Reproduce everything in the data from the line containing "Which series has the widest spread of values?" down to the line containing "What is the smallest value displayed?", both included. Omit the pictures.

Data for analysis:
· · · ·

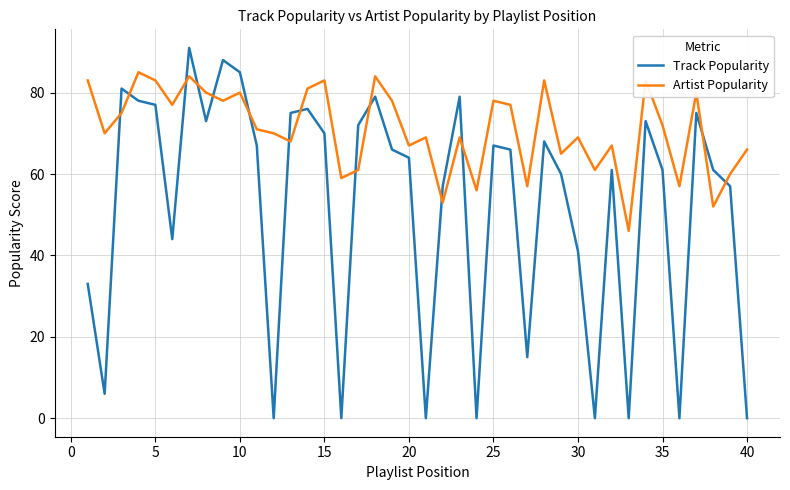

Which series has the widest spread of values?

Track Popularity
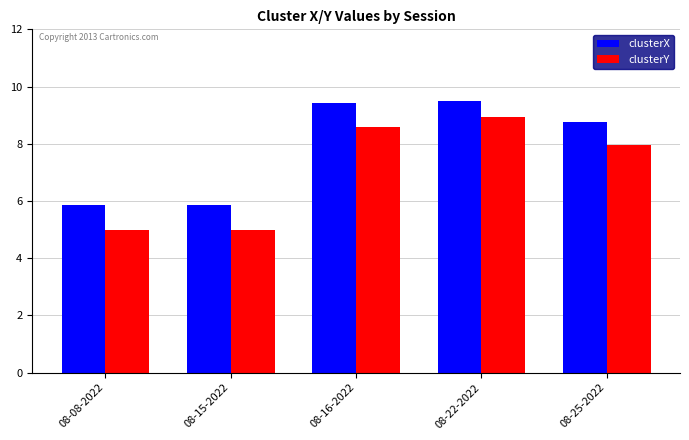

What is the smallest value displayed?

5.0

· · · ·

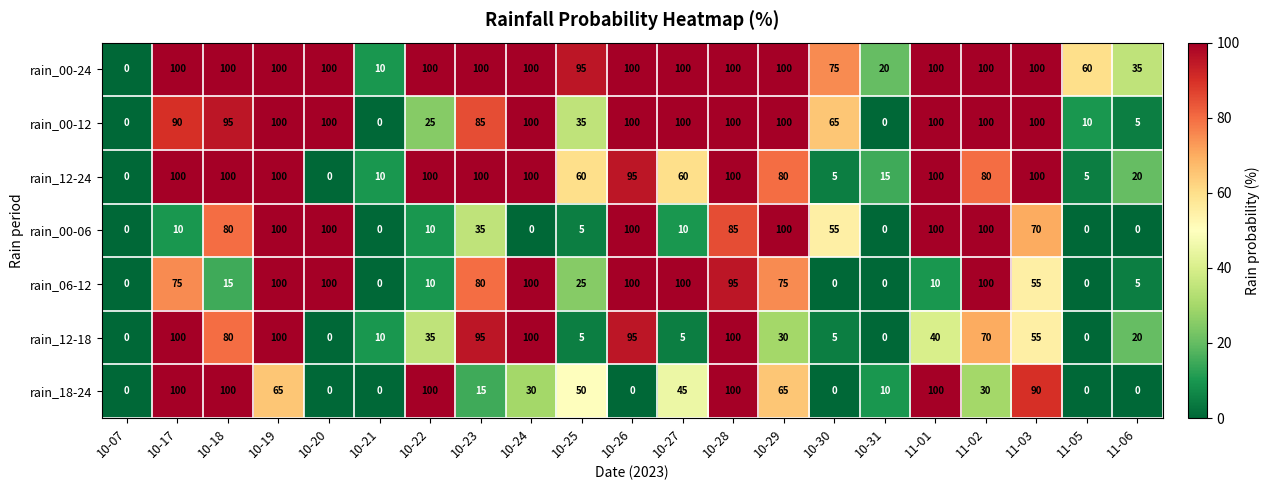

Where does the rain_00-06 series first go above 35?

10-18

· · · ·

Final answer:
Which series has the widest spread of values?

Track Popularity

What is the smallest value displayed?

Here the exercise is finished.